Todo era muy extraño. Papá y mamá osos con su pequeño, subieron cautelosamente las escaleras que llevaban a la habitación y encontraron que la puerta estaba entreabierta. La empujaron muy despacio y vieron a una niña dormida en una de las camas.

– ¿Pero qué hace esa niña durmiendo en mi camita? – gritó el osito, asustado.

Su voz despertó a Ricitos de Oro que, cuando abrió los ojos, se encontró a tres osos con cara de malas pulgas que la miraban fijamente.


– ¿Qué demonios estás haciendo en nuestra casa? – vociferó el padre-. ¿No te han enseñado a respetar la intimidad de los demás?

Ricitos de Oro se asustó muchísimo.

– Perdónenme, señores… Yo no quería molestar.
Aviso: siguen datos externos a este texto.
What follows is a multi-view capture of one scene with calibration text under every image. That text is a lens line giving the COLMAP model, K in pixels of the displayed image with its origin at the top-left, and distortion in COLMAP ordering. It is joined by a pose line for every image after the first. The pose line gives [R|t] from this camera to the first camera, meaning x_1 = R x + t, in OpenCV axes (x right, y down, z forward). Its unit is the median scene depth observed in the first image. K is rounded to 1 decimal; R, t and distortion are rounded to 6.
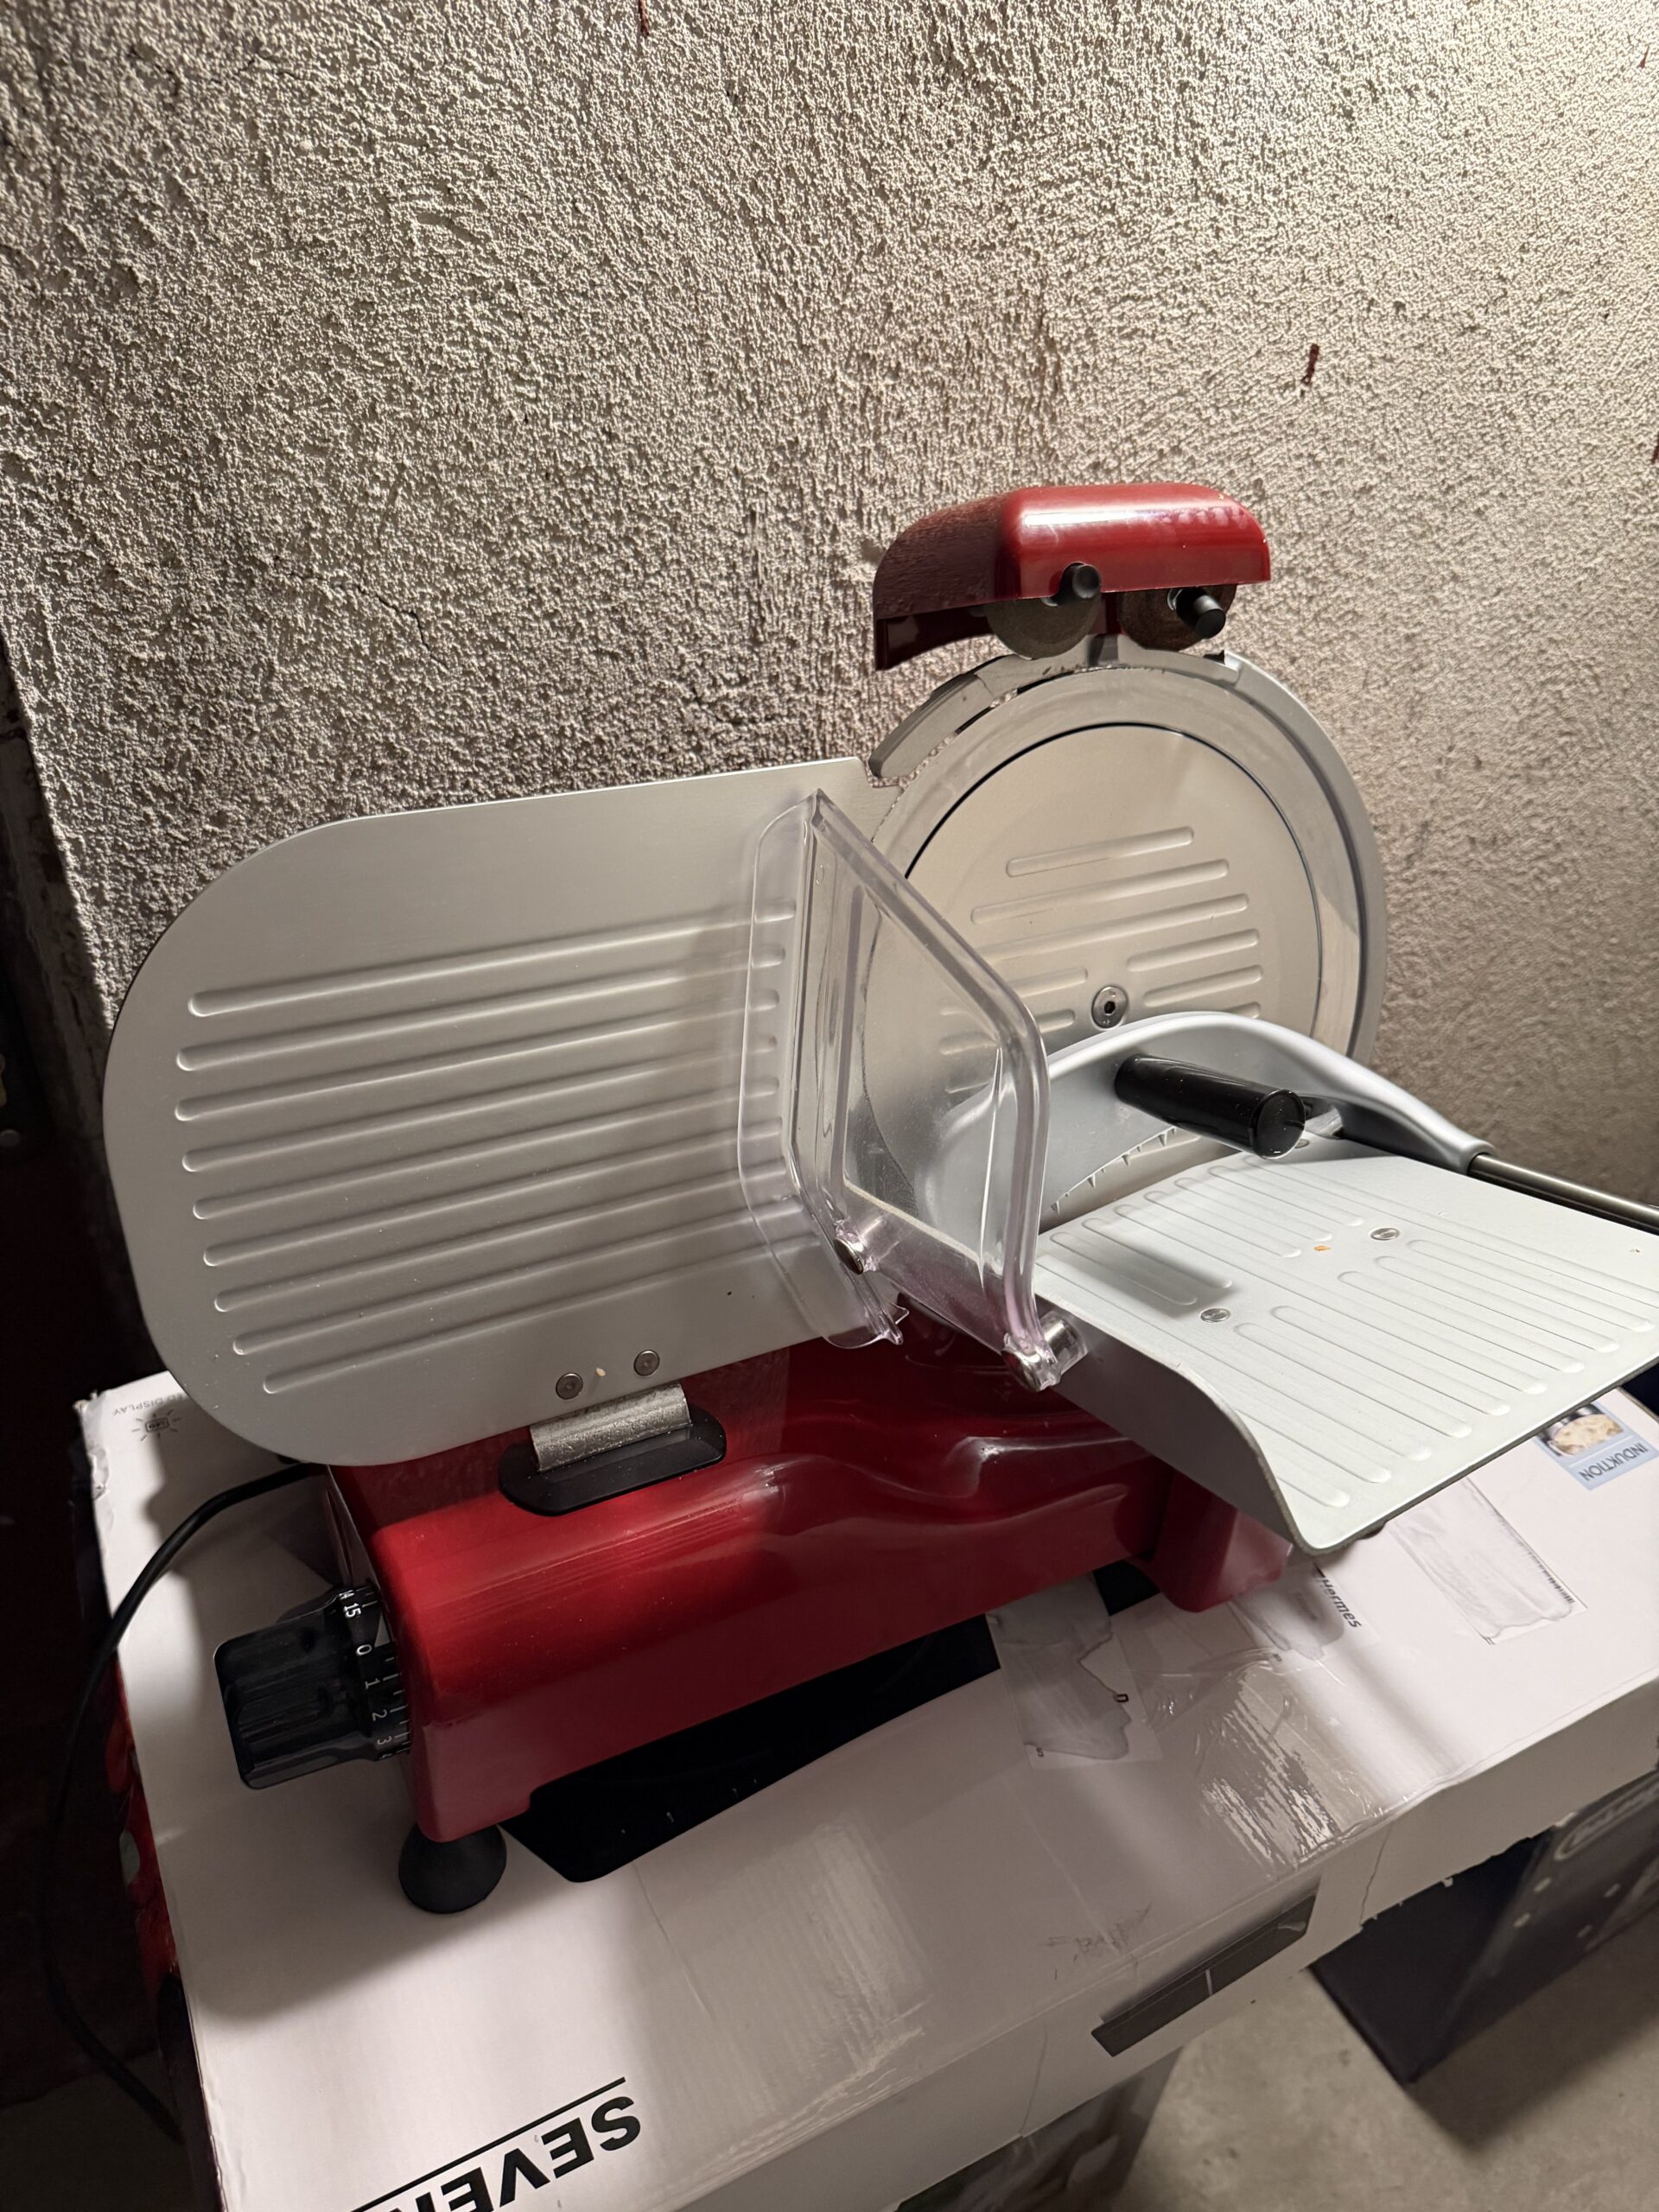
lens RADIAL K [[1597.4, 0, 838.5], [0, 1597.4, 1106.7], [0, 0, 1]] dist [-0.026073, 0.006055]
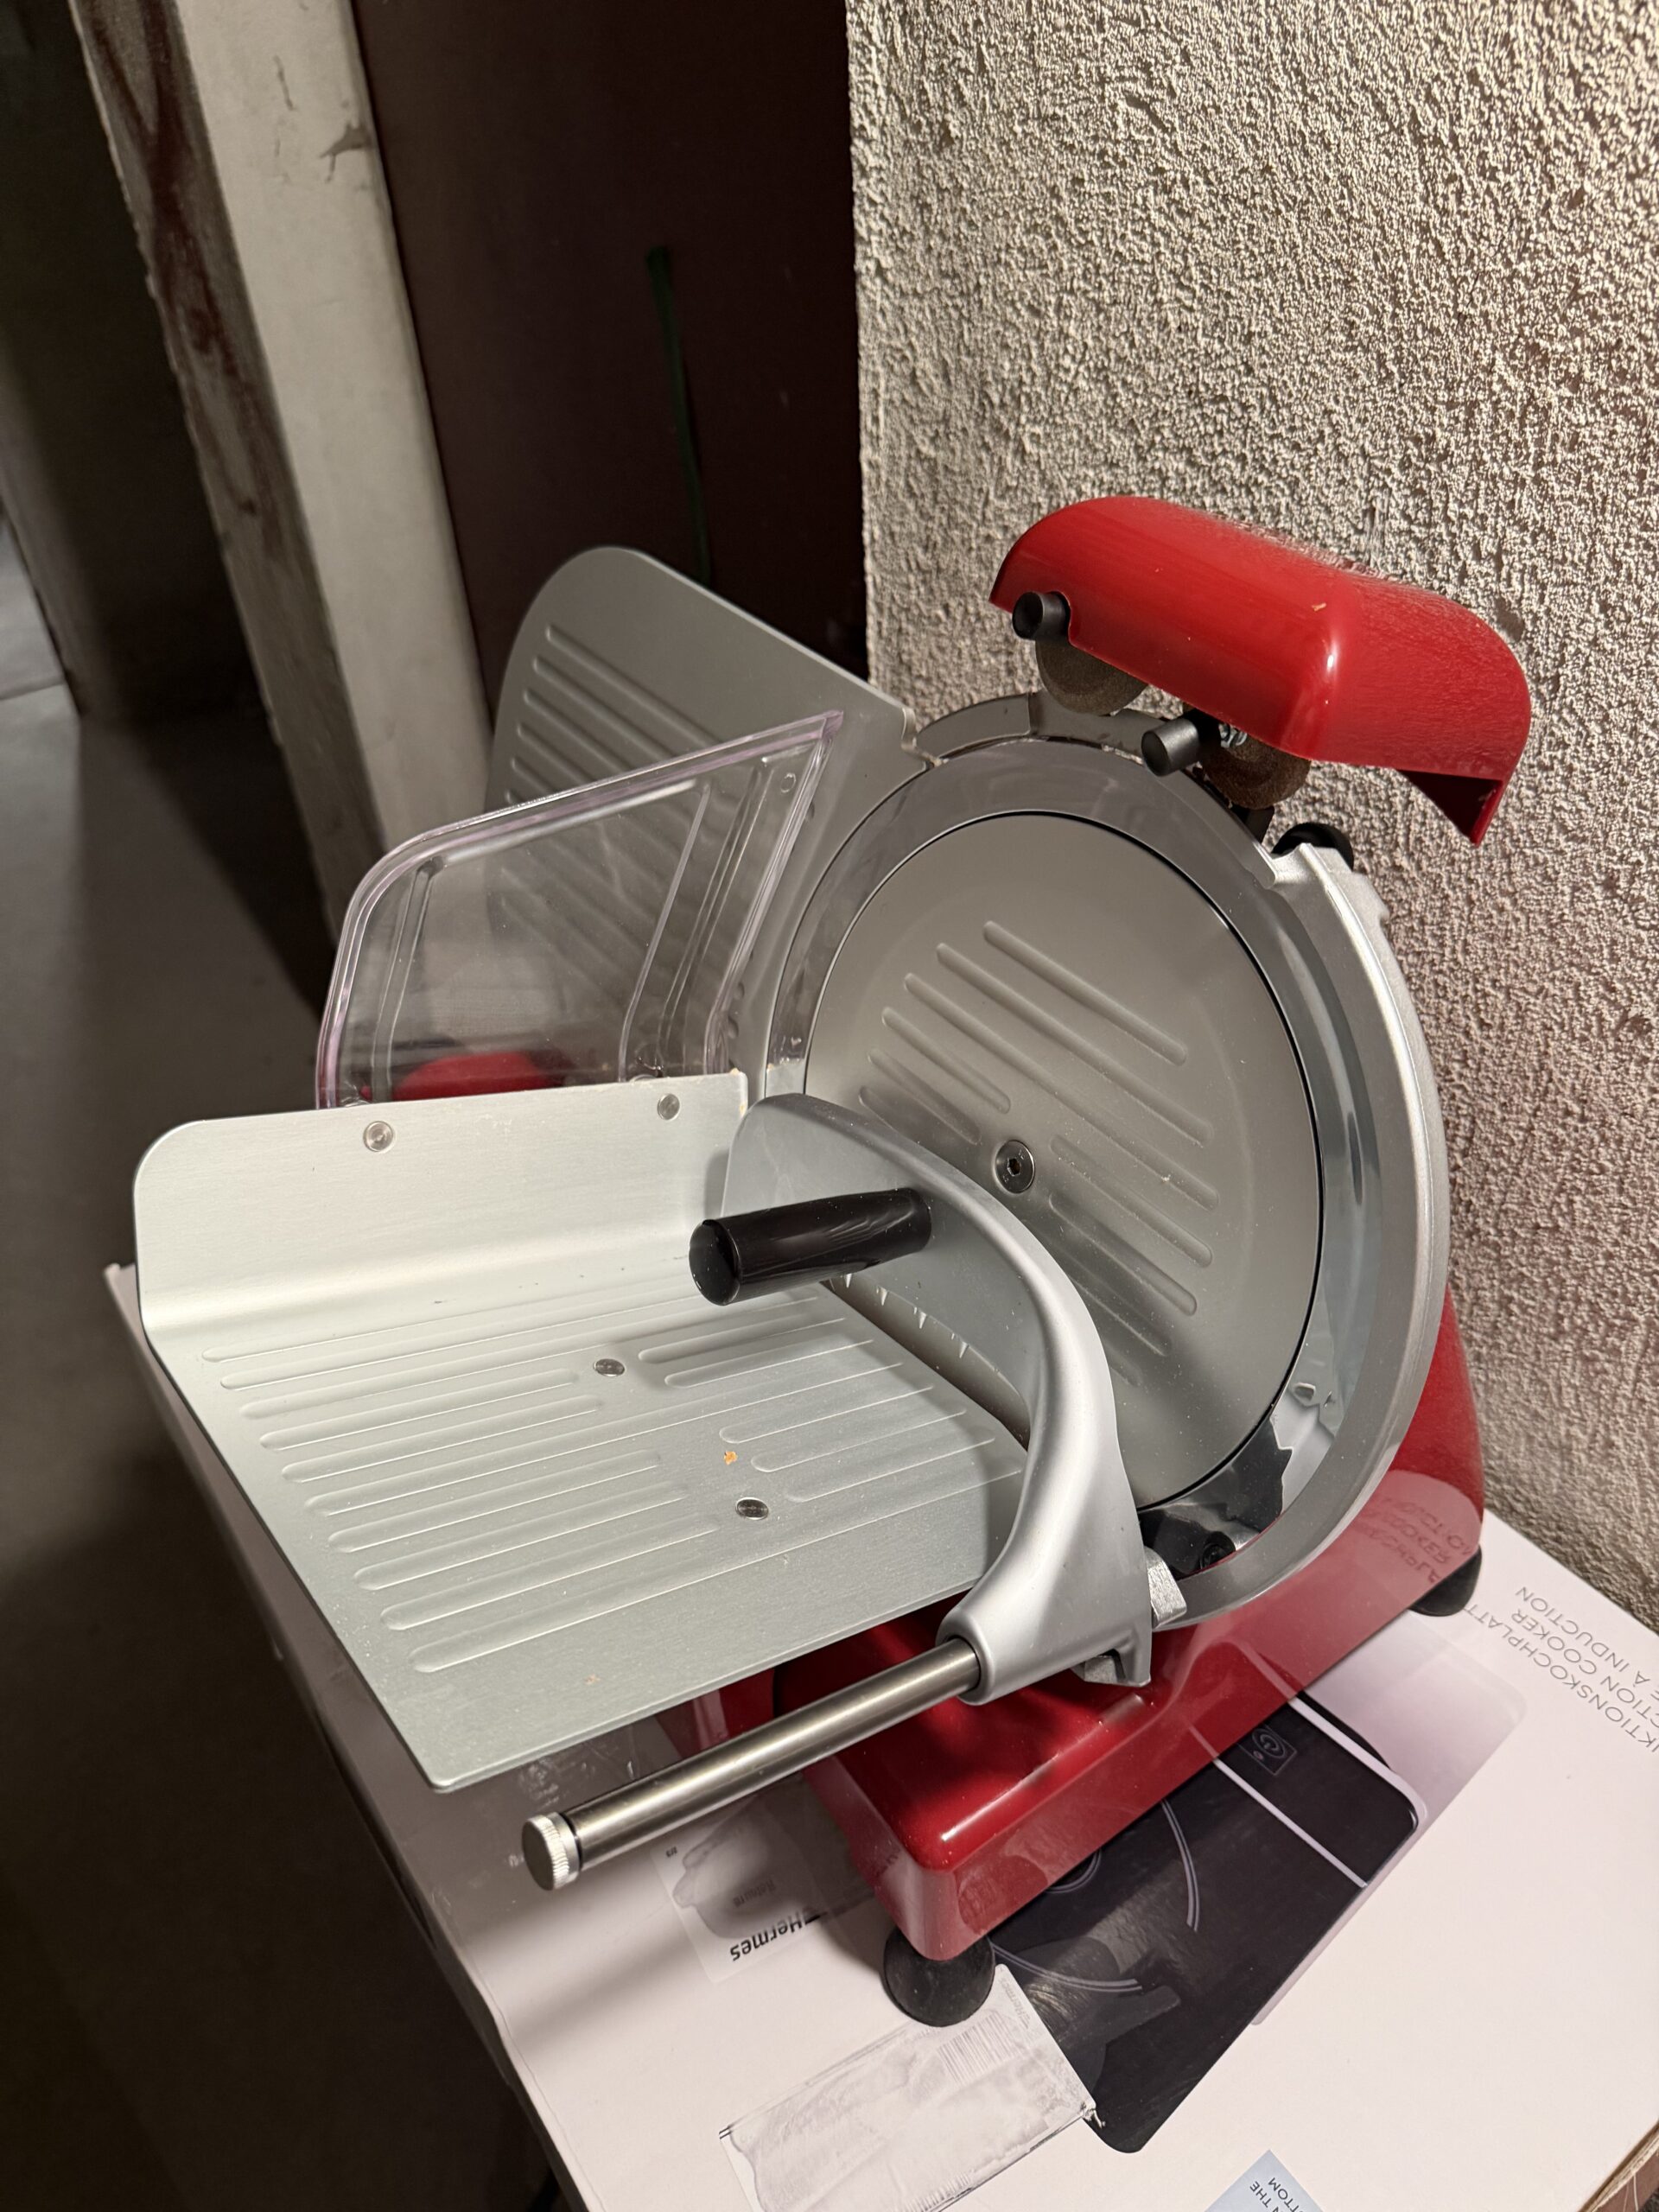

Vi la puerta abierta y no pude evitar entrar…

– ¡Largo de aquí ahora mismo, niña! Esta es nuestra casa y, que yo sepa, nadie te ha invitado a pasar.

Pidiendo disculpas una y otra vez, la niña salió de allí avergonzada. Cuando llegó al jardín, echó a correr hacia su casa y no paró hasta que llegó a la cocina, donde su madre estaba colocando unos claveles recién cortados en un jarrón. Llegó tan colorada que la mujer se dio cuenta de que a su hija le había pasado algo. Ricitos de Oro no tuvo más remedio que contar todo lo sucedido.

Su mamá escuchó atentamente la historia y dijo unas palabras que Ricitos jamás olvidaría.

– Hija, ahí tienes lo que sucede cuando no respetamos las cosas de los demás. Espero que este susto te haya servido para que de ahora en adelante, pidas permiso para utilizar lo que no es tuyo.